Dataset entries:
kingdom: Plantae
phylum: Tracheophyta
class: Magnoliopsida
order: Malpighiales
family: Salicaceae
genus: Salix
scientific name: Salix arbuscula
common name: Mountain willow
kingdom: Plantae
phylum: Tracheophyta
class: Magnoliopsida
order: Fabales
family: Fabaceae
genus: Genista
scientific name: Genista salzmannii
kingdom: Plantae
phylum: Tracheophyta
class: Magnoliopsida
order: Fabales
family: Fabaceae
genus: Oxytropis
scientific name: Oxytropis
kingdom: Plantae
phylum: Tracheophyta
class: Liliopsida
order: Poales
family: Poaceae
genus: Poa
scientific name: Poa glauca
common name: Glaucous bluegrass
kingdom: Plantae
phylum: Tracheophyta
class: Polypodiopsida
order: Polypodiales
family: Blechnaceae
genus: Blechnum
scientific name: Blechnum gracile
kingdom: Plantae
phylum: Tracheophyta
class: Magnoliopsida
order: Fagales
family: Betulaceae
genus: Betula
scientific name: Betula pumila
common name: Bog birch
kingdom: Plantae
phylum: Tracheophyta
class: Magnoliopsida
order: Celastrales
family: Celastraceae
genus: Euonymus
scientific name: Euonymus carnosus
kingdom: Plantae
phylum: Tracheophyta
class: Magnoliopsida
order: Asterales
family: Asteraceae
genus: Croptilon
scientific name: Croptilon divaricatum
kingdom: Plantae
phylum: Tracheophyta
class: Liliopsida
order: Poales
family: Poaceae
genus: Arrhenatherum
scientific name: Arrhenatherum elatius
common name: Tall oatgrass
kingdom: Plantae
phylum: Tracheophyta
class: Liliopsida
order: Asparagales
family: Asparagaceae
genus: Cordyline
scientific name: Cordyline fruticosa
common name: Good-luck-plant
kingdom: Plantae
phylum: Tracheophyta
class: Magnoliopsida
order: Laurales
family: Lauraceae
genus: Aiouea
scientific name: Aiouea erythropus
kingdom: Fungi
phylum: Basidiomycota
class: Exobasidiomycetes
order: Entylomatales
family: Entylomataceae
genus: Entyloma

• **Exercise goal**: Copy every line of the records above, character for character.

• **Problem solution**:
kingdom: Plantae
phylum: Tracheophyta
class: Magnoliopsida
order: Malpighiales
family: Salicaceae
genus: Salix
scientific name: Salix arbuscula
common name: Mountain willow
kingdom: Plantae
phylum: Tracheophyta
class: Magnoliopsida
order: Fabales
family: Fabaceae
genus: Genista
scientific name: Genista salzmannii
kingdom: Plantae
phylum: Tracheophyta
class: Magnoliopsida
order: Fabales
family: Fabaceae
genus: Oxytropis
scientific name: Oxytropis
kingdom: Plantae
phylum: Tracheophyta
class: Liliopsida
order: Poales
family: Poaceae
genus: Poa
scientific name: Poa glauca
common name: Glaucous bluegrass
kingdom: Plantae
phylum: Tracheophyta
class: Polypodiopsida
order: Polypodiales
family: Blechnaceae
genus: Blechnum
scientific name: Blechnum gracile
kingdom: Plantae
phylum: Tracheophyta
class: Magnoliopsida
order: Fagales
family: Betulaceae
genus: Betula
scientific name: Betula pumila
common name: Bog birch
kingdom: Plantae
phylum: Tracheophyta
class: Magnoliopsida
order: Celastrales
family: Celastraceae
genus: Euonymus
scientific name: Euonymus carnosus
kingdom: Plantae
phylum: Tracheophyta
class: Magnoliopsida
order: Asterales
family: Asteraceae
genus: Croptilon
scientific name: Croptilon divaricatum
kingdom: Plantae
phylum: Tracheophyta
class: Liliopsida
order: Poales
family: Poaceae
genus: Arrhenatherum
scientific name: Arrhenatherum elatius
common name: Tall oatgrass
kingdom: Plantae
phylum: Tracheophyta
class: Liliopsida
order: Asparagales
family: Asparagaceae
genus: Cordyline
scientific name: Cordyline fruticosa
common name: Good-luck-plant
kingdom: Plantae
phylum: Tracheophyta
class: Magnoliopsida
order: Laurales
family: Lauraceae
genus: Aiouea
scientific name: Aiouea erythropus
kingdom: Fungi
phylum: Basidiomycota
class: Exobasidiomycetes
order: Entylomatales
family: Entylomataceae
genus: Entyloma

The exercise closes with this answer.